> _BRIEF_: What follows is a set of records; restate each one word for word and drop the pictures.

> _DATA PROVIDED_:
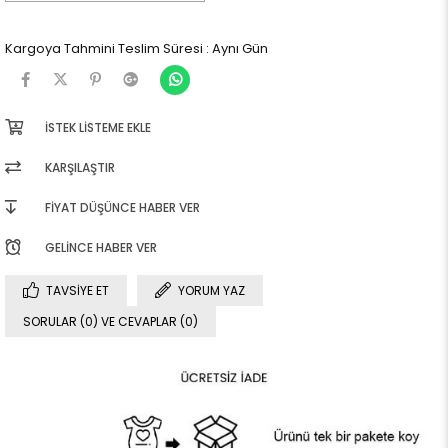
Kargoya Tahmini Teslim Süresi
:
Aynı Gün
İSTEK LISTEME EKLE
KARŞILAŞTIR
FIYAT DÜŞÜNCE HABER VER
GELINCE HABER VER
TAVSIYE ET
YORUM YAZ
SORULAR (0) VE CEVAPLAR (0)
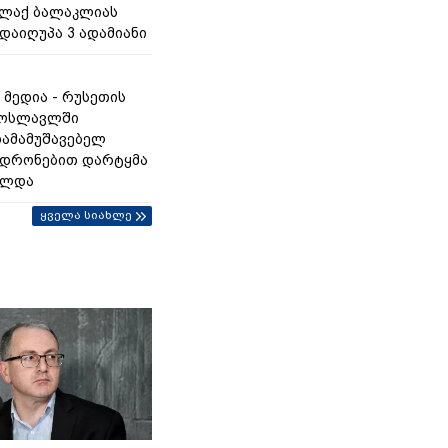
ალაქ ბალაკლიას
დაიღუპა 3 ადამიანი
 მედია - რუსეთის
როსლავლში
ამამუშავებელ
 დრონებით დარტყმა
ელდა
ყველა სიახლე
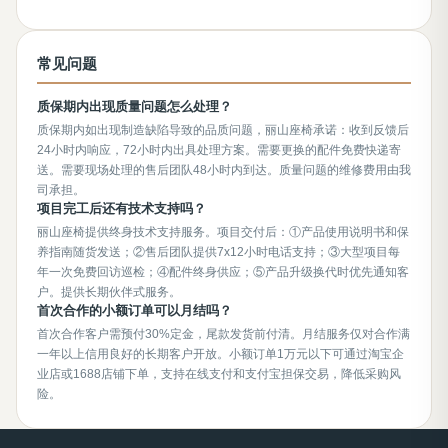
常见问题
质保期内出现质量问题怎么处理？
质保期内如出现制造缺陷导致的品质问题，丽山座椅承诺：收到反馈后
24小时内响应，72小时内出具处理方案。需要更换的配件免费快递寄
送。需要现场处理的售后团队48小时内到达。质量问题的维修费用由我
司承担。
项目完工后还有技术支持吗？
丽山座椅提供终身技术支持服务。项目交付后：①产品使用说明书和保
养指南随货发送；②售后团队提供7x12小时电话支持；③大型项目每
年一次免费回访巡检；④配件终身供应；⑤产品升级换代时优先通知客
户。提供长期伙伴式服务。
首次合作的小额订单可以月结吗？
首次合作客户需预付30%定金，尾款发货前付清。月结服务仅对合作满
一年以上信用良好的长期客户开放。小额订单1万元以下可通过淘宝企
业店或1688店铺下单，支持在线支付和支付宝担保交易，降低采购风
险。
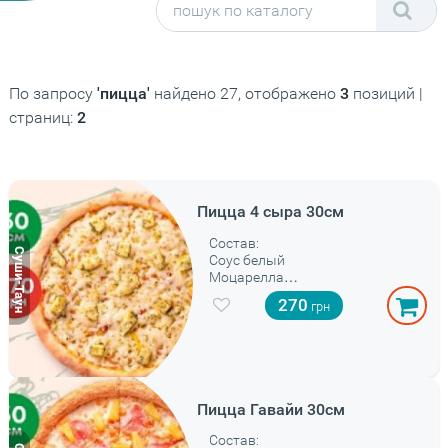
По запросу
'пицца'
найдено 27, отображено
3
позиций |
страниц:
2
Пицца 4 сыра 30см
Состав:
Соус белый
Моцарелла
Дорблю
270
Гауда
Пармезан
Базилик
Пицца Гавайи 30см
Состав:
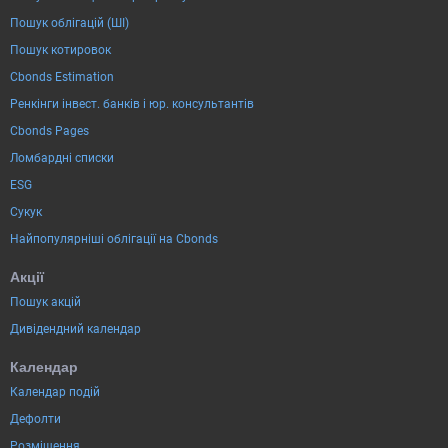
Пошук облігацій (ШІ)
Пошук котировок
Cbonds Estimation
Ренкінги інвест. банків і юр. консультантів
Cbonds Pages
Ломбардні списки
ESG
Сукук
Найпопулярніші облігації на Cbonds
Акції
Пошук акцій
Дивідендний календар
Календар
Календар подій
Дефолти
Розміщення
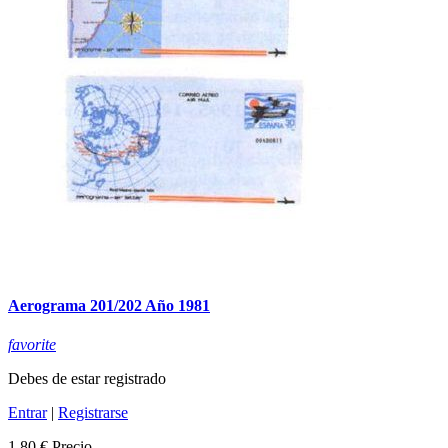
Aerograma 201/202 Año 1981
favorite
Debes de estar registrado
Entrar
|
Registrarse
1,80 €
Precio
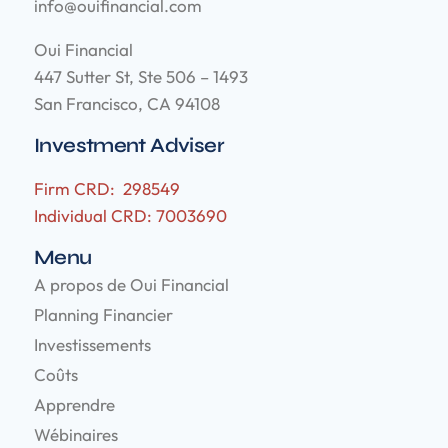
info@ouifinancial.com
Oui Financial
447 Sutter St, Ste 506 – 1493
San Francisco, CA 94108
Investment Adviser
Firm CRD: 298549
Individual CRD: 7003690
Menu
A propos de Oui Financial
Planning Financier
Investissements
Coûts
Apprendre
Wébinaires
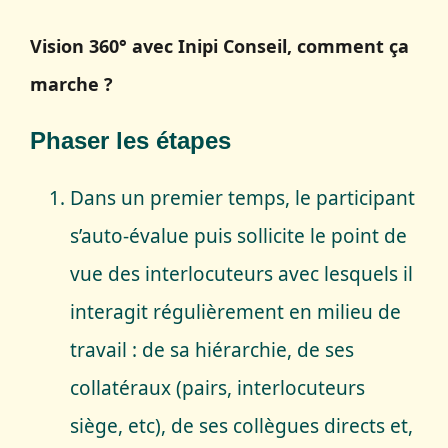
Serious Game
Vision 360° avec Inipi Conseil, comment ça
Editorialisation
marche ?
Phaser les étapes
Dans un premier temps, le participant
s’auto-évalue puis sollicite le point de
vue des interlocuteurs avec lesquels il
interagit régulièrement en milieu de
travail : de sa hiérarchie, de ses
collatéraux (pairs, interlocuteurs
siège, etc), de ses collègues directs et,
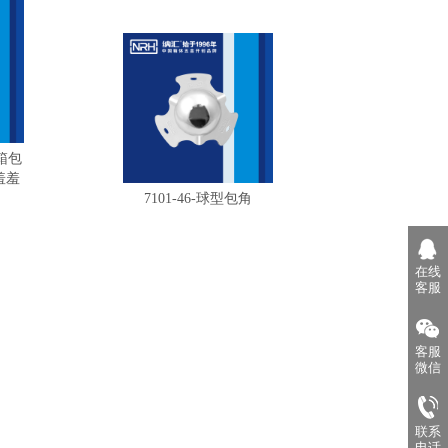
空箱包
羞羞
7101-46-球型包角
在线
客服
客服
微信
联系
电话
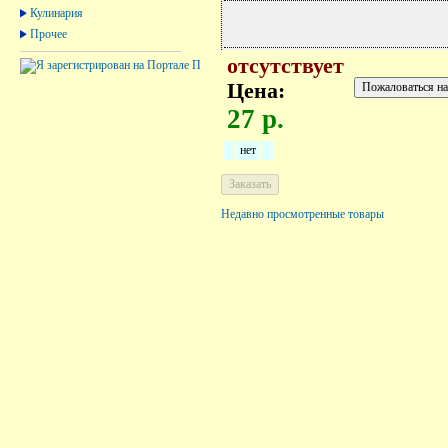
Кулинария
Прочее
отсутствует
Цена:
27 р.
нет
Недавно просмотренные товары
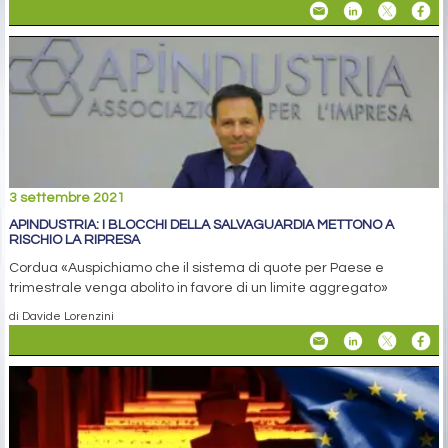
3 settembre 2021
APINDUSTRIA: I BLOCCHI DELLA SALVAGUARDIA METTONO A
RISCHIO LA RIPRESA
Cordua «Auspichiamo che il sistema di quote per Paese e
trimestrale venga abolito in favore di un limite aggregato»
di Davide Lorenzini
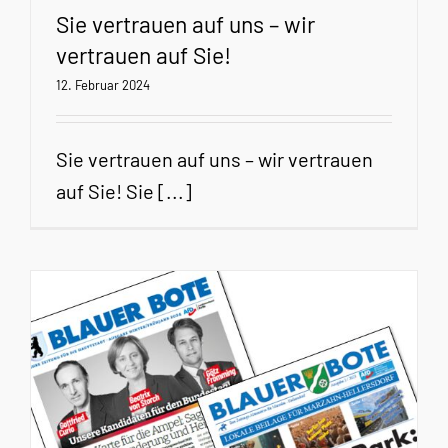
Sie vertrauen auf uns – wir
vertrauen auf Sie!
12. Februar 2024
Sie vertrauen auf uns – wir vertrauen
auf Sie! Sie [...]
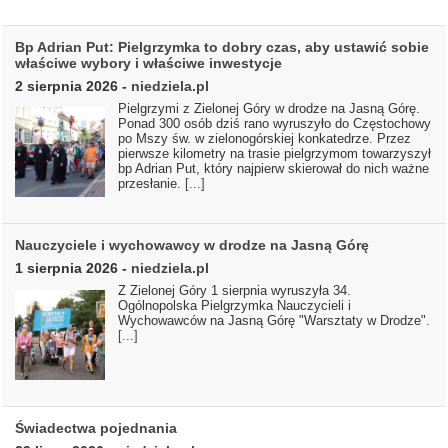
Bp Adrian Put: Pielgrzymka to dobry czas, aby ustawić sobie
właściwe wybory i właściwe inwestycje
2 sierpnia 2026
-
niedziela.pl
Pielgrzymi z Zielonej Góry w drodze na Jasną Górę.
Ponad 300 osób dziś rano wyruszyło do Częstochowy
po Mszy św. w zielonogórskiej konkatedrze. Przez
pierwsze kilometry na trasie pielgrzymom towarzyszył
bp Adrian Put, który najpierw skierował do nich ważne
przesłanie.
[...]
Nauczyciele i wychowawcy w drodze na Jasną Górę
1 sierpnia 2026
-
niedziela.pl
Z Zielonej Góry 1 sierpnia wyruszyła 34.
Ogólnopolska Pielgrzymka Nauczycieli i
Wychowawców na Jasną Górę "Warsztaty w Drodze".
[...]
Świadectwa pojednania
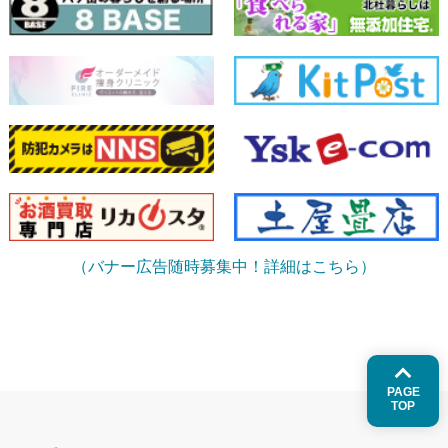
（バナー広告随時募集中！詳細はこちら）
PAGE
TOP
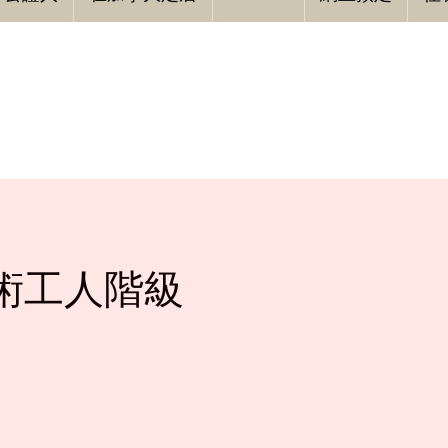
術工人階級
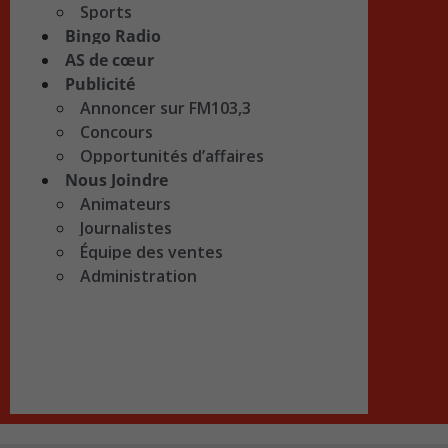
Sports
Bingo Radio
AS de cœur
Publicité
Annoncer sur FM103,3
Concours
Opportunités d’affaires
Nous Joindre
Animateurs
Journalistes
Équipe des ventes
Administration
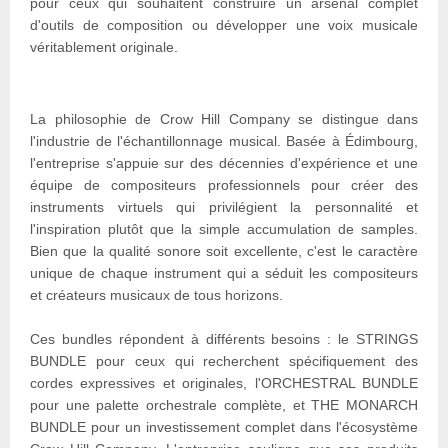
pour ceux qui souhaitent construire un arsenal complet
d'outils de composition ou développer une voix musicale
véritablement originale.
La philosophie de Crow Hill Company se distingue dans
l'industrie de l'échantillonnage musical. Basée à Édimbourg,
l'entreprise s'appuie sur des décennies d'expérience et une
équipe de compositeurs professionnels pour créer des
instruments virtuels qui privilégient la personnalité et
l'inspiration plutôt que la simple accumulation de samples.
Bien que la qualité sonore soit excellente, c'est le caractère
unique de chaque instrument qui a séduit les compositeurs
et créateurs musicaux de tous horizons.
Ces bundles répondent à différents besoins : le STRINGS
BUNDLE pour ceux qui recherchent spécifiquement des
cordes expressives et originales, l'ORCHESTRAL BUNDLE
pour une palette orchestrale complète, et THE MONARCH
BUNDLE pour un investissement complet dans l'écosystème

> _TASK OUTPUT_:
Kargoya Tahmini Teslim Süresi
:
Aynı Gün
İSTEK LISTEME EKLE
KARŞILAŞTIR
FIYAT DÜŞÜNCE HABER VER
GELINCE HABER VER
TAVSIYE ET
YORUM YAZ
SORULAR (0) VE CEVAPLAR (0)
ალაქ ბალაკლიას
დაიღუპა 3 ადამიანი
 მედია - რუსეთის
როსლავლში
ამამუშავებელ
 დრონებით დარტყმა
ელდა
ყველა სიახლე
常见问题
质保期内出现质量问题怎么处理？
质保期内如出现制造缺陷导致的品质问题，丽山座椅承诺：收到反馈后
24小时内响应，72小时内出具处理方案。需要更换的配件免费快递寄
送。需要现场处理的售后团队48小时内到达。质量问题的维修费用由我
司承担。
项目完工后还有技术支持吗？
丽山座椅提供终身技术支持服务。项目交付后：①产品使用说明书和保
养指南随货发送；②售后团队提供7x12小时电话支持；③大型项目每
年一次免费回访巡检；④配件终身供应；⑤产品升级换代时优先通知客
户。提供长期伙伴式服务。
首次合作的小额订单可以月结吗？
首次合作客户需预付30%定金，尾款发货前付清。月结服务仅对合作满
一年以上信用良好的长期客户开放。小额订单1万元以下可通过淘宝企
业店或1688店铺下单，支持在线支付和支付宝担保交易，降低采购风
险。
По запросу
'пицца'
найдено 27, отображено
3
позиций |
страниц:
2
Пицца 4 сыра 30см
Состав:
Соус белый
Моцарелла
Дорблю
270
Гауда
Пармезан
Базилик
Пицца Гавайи 30см
Состав:
Пошук облігацій (ШІ)
Пошук котировок
Cbonds Estimation
Ренкінги інвест. банків і юр. консультантів
Cbonds Pages
Ломбардні списки
ESG
Сукук
Найпопулярніші облігації на Cbonds
Акції
Пошук акцій
Дивідендний календар
Календар
Календар подій
Дефолти
Розміщення
Aerograma 201/202 Año 1981
favorite
Debes de estar registrado
Entrar
|
Registrarse
1,80 €
Precio
info@ouifinancial.com
Oui Financial
447 Sutter St, Ste 506 – 1493
San Francisco, CA 94108
Investment Adviser
Firm CRD: 298549
Individual CRD: 7003690
Menu
A propos de Oui Financial
Planning Financier
Investissements
Coûts
Apprendre
Wébinaires
Serious Game
Vision 360° avec Inipi Conseil, comment ça
Editorialisation
marche ?
Phaser les étapes
Dans un premier temps, le participant
s’auto-évalue puis sollicite le point de
vue des interlocuteurs avec lesquels il
interagit régulièrement en milieu de
travail : de sa hiérarchie, de ses
collatéraux (pairs, interlocuteurs
siège, etc), de ses collègues directs et,
空箱包
羞羞
7101-46-球型包角
在线
客服
客服
微信
联系
电话
Кулинария
Прочее
отсутствует
Цена:
27 р.
нет
Недавно просмотренные товары
3 settembre 2021
APINDUSTRIA: I BLOCCHI DELLA SALVAGUARDIA METTONO A
RISCHIO LA RIPRESA
Cordua «Auspichiamo che il sistema di quote per Paese e
trimestrale venga abolito in favore di un limite aggregato»
di Davide Lorenzini
Sie vertrauen auf uns – wir
vertrauen auf Sie!
12. Februar 2024
Sie vertrauen auf uns – wir vertrauen
auf Sie! Sie [...]
Bp Adrian Put: Pielgrzymka to dobry czas, aby ustawić sobie
właściwe wybory i właściwe inwestycje
2 sierpnia 2026
-
niedziela.pl
Pielgrzymi z Zielonej Góry w drodze na Jasną Górę.
Ponad 300 osób dziś rano wyruszyło do Częstochowy
po Mszy św. w zielonogórskiej konkatedrze. Przez
pierwsze kilometry na trasie pielgrzymom towarzyszył
bp Adrian Put, który najpierw skierował do nich ważne
przesłanie.
[...]
Nauczyciele i wychowawcy w drodze na Jasną Górę
1 sierpnia 2026
-
niedziela.pl
Z Zielonej Góry 1 sierpnia wyruszyła 34.
Ogólnopolska Pielgrzymka Nauczycieli i
Wychowawców na Jasną Górę "Warsztaty w Drodze".
[...]
Świadectwa pojednania
（バナー広告随時募集中！詳細はこちら）
PAGE
TOP
術工人階級
Sports
Bingo Radio
AS de cœur
Publicité
Annoncer sur FM103,3
Concours
Opportunités d’affaires
Nous Joindre
Animateurs
Journalistes
Équipe des ventes
Administration
pour ceux qui souhaitent construire un arsenal complet
d'outils de composition ou développer une voix musicale
véritablement originale.
La philosophie de Crow Hill Company se distingue dans
l'industrie de l'échantillonnage musical. Basée à Édimbourg,
l'entreprise s'appuie sur des décennies d'expérience et une
équipe de compositeurs professionnels pour créer des
instruments virtuels qui privilégient la personnalité et
l'inspiration plutôt que la simple accumulation de samples.
Bien que la qualité sonore soit excellente, c'est le caractère
unique de chaque instrument qui a séduit les compositeurs
et créateurs musicaux de tous horizons.
Ces bundles répondent à différents besoins : le STRINGS
BUNDLE pour ceux qui recherchent spécifiquement des
cordes expressives et originales, l'ORCHESTRAL BUNDLE
pour une palette orchestrale complète, et THE MONARCH
BUNDLE pour un investissement complet dans l'écosystème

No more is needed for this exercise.